Visibility into user, application, and workload interactions makes it easy to identify, segment, and isolate the network based on environments, criticality, and compliance requirements. Micro-segmentation enables fine-grained segmentation of applications and workloads across the network. This allows security teams to orchestrate security policies which isolate communication within, across, and to segmented groups. Over time, the security team can analyze communication patterns and behaviors and use this data to proactively fine-tune policies.

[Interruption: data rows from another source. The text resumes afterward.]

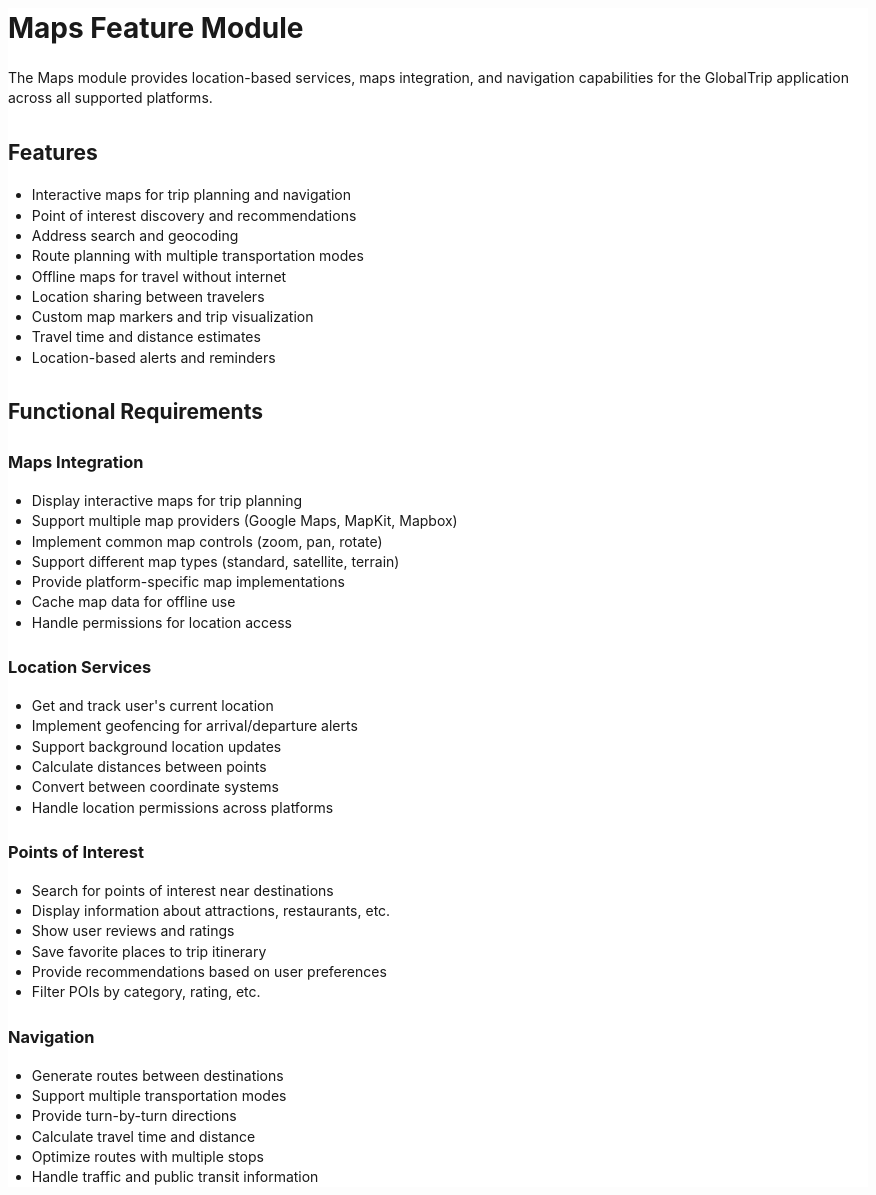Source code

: # Maps Feature Module

The Maps module provides location-based services, maps integration, and navigation capabilities for the GlobalTrip application across all supported platforms.

## Features

- Interactive maps for trip planning and navigation
- Point of interest discovery and recommendations
- Address search and geocoding
- Route planning with multiple transportation modes
- Offline maps for travel without internet
- Location sharing between travelers
- Custom map markers and trip visualization
- Travel time and distance estimates
- Location-based alerts and reminders

## Functional Requirements

### Maps Integration

- Display interactive maps for trip planning
- Support multiple map providers (Google Maps, MapKit, Mapbox)
- Implement common map controls (zoom, pan, rotate)
- Support different map types (standard, satellite, terrain)
- Provide platform-specific map implementations
- Cache map data for offline use
- Handle permissions for location access

### Location Services

- Get and track user's current location
- Implement geofencing for arrival/departure alerts
- Support background location updates
- Calculate distances between points
- Convert between coordinate systems
- Handle location permissions across platforms

### Points of Interest

- Search for points of interest near destinations
- Display information about attractions, restaurants, etc.
- Show user reviews and ratings
- Save favorite places to trip itinerary
- Provide recommendations based on user preferences
- Filter POIs by category, rating, etc.

### Navigation

- Generate routes between destinations
- Support multiple transportation modes
- Provide turn-by-turn directions
- Calculate travel time and distance
- Optimize routes with multiple stops
- Handle traffic and public transit information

Migrating to the cloud without having the right security solutions in place is a security risk, as most third-party cloud service providers work on a shared security model. With applications and workloads distributed across zones and multiple clouds, the ability to monitor and control traffic is crippled. Micro-segmentation enables enterprises to accelerate migration to the cloud by giving IT teams the power to visualize, monitor, and control network traffic to all application workloads, whether they are on premises, on one cloud platform, or in multiple clouds.
Auditing can be a costly and time-consuming exercise, and businesses that don’t meet stringent compliance requirements can face heavy fines and penalties. Micro-segmentation simplifies the auditing process by showing auditable segmentation across the data center – significantly reducing the time, cost, and scope of the audit. Plus, as compliance standards continue to evolve to account for technological advancement, micro-segmentation has the potential to take on even greater importance due to its ability to reduce the scope of the cardholder data environment in complex network architectures. The upcoming PCI-DSS 4.0 release is a prime example of this.
With every new security project comes the uphill task of deployment – particularly when you’re dealing with an already-complex network. But in the case of a micro-segmentation project, the software-defined framework works like a virtual layer on top of your existing security and network infrastructure. Since there are no additional hardware overheads or vendor lock-ins involved, deploying a Micro-Segmentation solution is operationally easier and faster.
As the network grows larger and more complex, monitoring traffic and implementing policies to maintain a consistent security posture is a challenge for security teams. A software-defined micro-segmentation framework allows security teams to gain deep visibility, make segmentation granular down to the host level, and enforce policies which could follow workloads across distributed and dynamic environments – enabling consistent, proactive defense against advanced cyberthreats faced by businesses today.